=== About this exercise ===
Going through the material below, please gather all lines with the word "goût" in them.

=== The data ===
==========
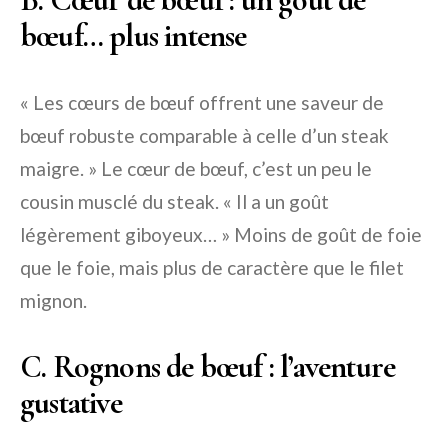
bœuf… plus intense
« Les cœurs de bœuf offrent une saveur de
bœuf robuste comparable à celle d’un steak
maigre. » Le cœur de bœuf, c’est un peu le
cousin musclé du steak. « Il a un goût
légèrement giboyeux… » Moins de goût de foie
que le foie, mais plus de caractère que le filet
mignon.
C. Rognons de bœuf : l’aventure
gustative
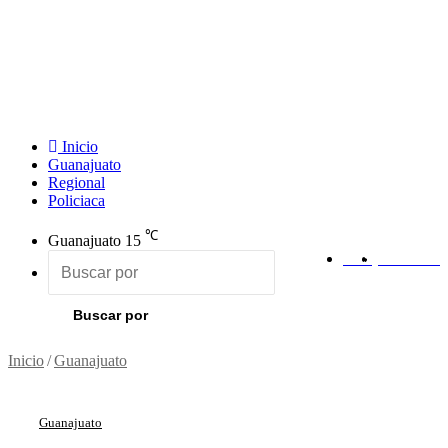
Inicio
Guanajuato
Regional
Policiaca
℃
Guanajuato
15
RSS
Facebook
Buscar por
Inicio
/
Guanajuato
Guanajuato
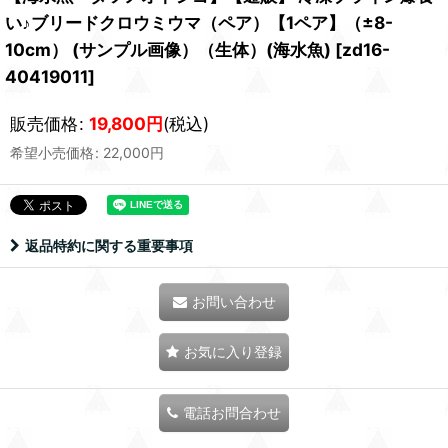
い♪ブリードクロウミウマ（ペア）【1ペア】（±8-
10cm） (サンプル画像）（生体）(海水魚)
[
zd16-
40419011
]
販売価格
:
19,800
円
(税込)
希望小売価格
:
22,000
円
返品特約に関する重要事項
お問い合わせ
お気に入り登録
電話お問合わせ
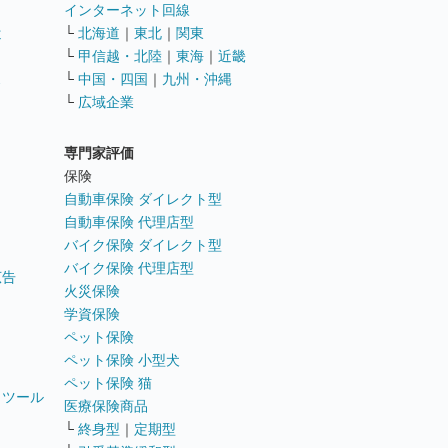
インターネット回線
遣
└
北海道
｜
東北
｜
関東
└
甲信越・北陸
｜
東海
｜
近畿
ス
└
中国・四国
｜
九州・沖縄
└
広域企業
専門家評価
ト
保険
自動車保険 ダイレクト型
自動車保険 代理店型
バイク保険 ダイレクト型
バイク保険 代理店型
広告
火災保険
学資保険
ペット保険
ペット保険 小型犬
ペット保険 猫
トツール
医療保険商品
└
終身型
｜
定期型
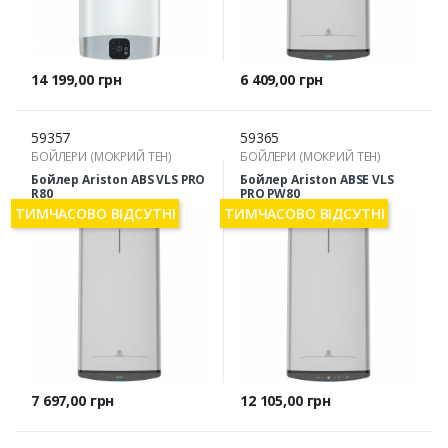
Ціна
Ціна
14 199,00 грн
6 409,00 грн
59357
59365
БОЙЛЕРИ (МОКРИЙ ТЕН)
БОЙЛЕРИ (МОКРИЙ ТЕН)
Бойлер Ariston ABS VLS PRO
Бойлер Ariston ABSE VLS
R80
PRO PW80
ТИМЧАСОВО ВІДСУТНІ
ТИМЧАСОВО ВІДСУТНІ
Ціна
Ціна
7 697,00 грн
12 105,00 грн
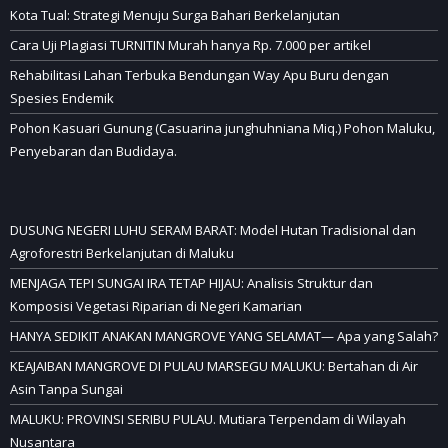
Kota Tual: Strategi Menuju Surga Bahari Berkelanjutan
Cara Uji Plagiasi TURNITIN Murah hanya Rp. 7.000 per artikel
Rehabilitasi Lahan Terbuka Bendungan Way Apu Buru dengan
Spesies Endemik
Pohon Kasuari Gunung (Casuarina junghuhniana Miq.) Pohon Maluku,
Penyebaran dan Budidaya.
DUSUNG NEGERI LUHU SERAM BARAT: Model Hutan Tradisional dan
Agroforestri Berkelanjutan di Maluku
MENJAGA TEPI SUNGAI IRA TETAP HIJAU: Analisis Struktur dan
Komposisi Vegetasi Riparian di Negeri Kamarian
HANYA SEDIKIT ANAKAN MANGROVE YANG SELAMAT— Apa yang Salah?
KEAJAIBAN MANGROVE DI PULAU MARSEGU MALUKU: Bertahan di Air
Asin Tanpa Sungai
MALUKU: PROVINSI SERIBU PULAU. Mutiara Terpendam di Wilayah
Nusantara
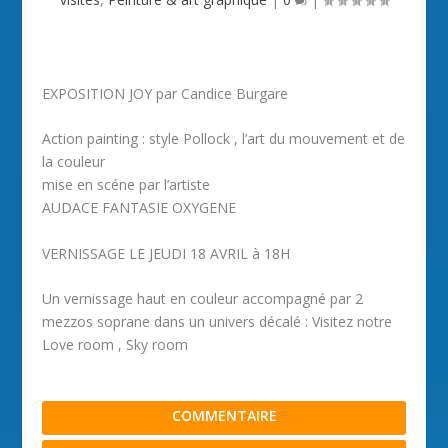
EXPOSITION JOY par Candice Burgare
Action painting : style Pollock , l’art du mouvement et de
la couleur
mise en scéne par l’artiste
AUDACE FANTASIE OXYGENE
VERNISSAGE LE JEUDI 18 AVRIL à 18H
Un vernissage haut en couleur accompagné par 2
mezzos soprane dans un univers décalé : Visitez notre
Love room , Sky room
COMMENTAIRE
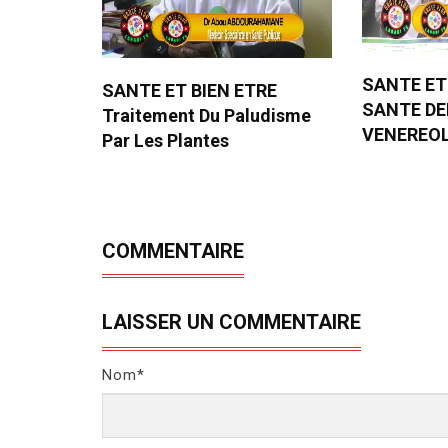
SANTE ET
SANTE ET BIEN ETRE
SANTE D
Traitement Du Paludisme
VENEREO
Par Les Plantes
COMMENTAIRE
LAISSER UN COMMENTAIRE
Nom*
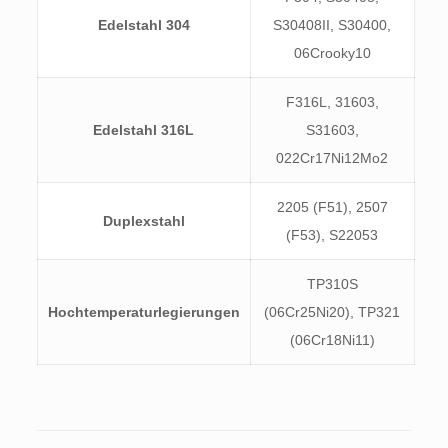
Edelstahl 304
S30408II, S30400,
06Crooky10
F316L, 31603,
Edelstahl 316L
S31603,
022Cr17Ni12Mo2
2205 (F51), 2507
Duplexstahl
(F53), S22053
TP310S
Hochtemperaturlegierungen
(06Cr25Ni20), TP321
(06Cr18Ni11)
==========
=== Your response ===
cousin musclé du steak. « Il a un goût
légèrement giboyeux… » Moins de goût de foie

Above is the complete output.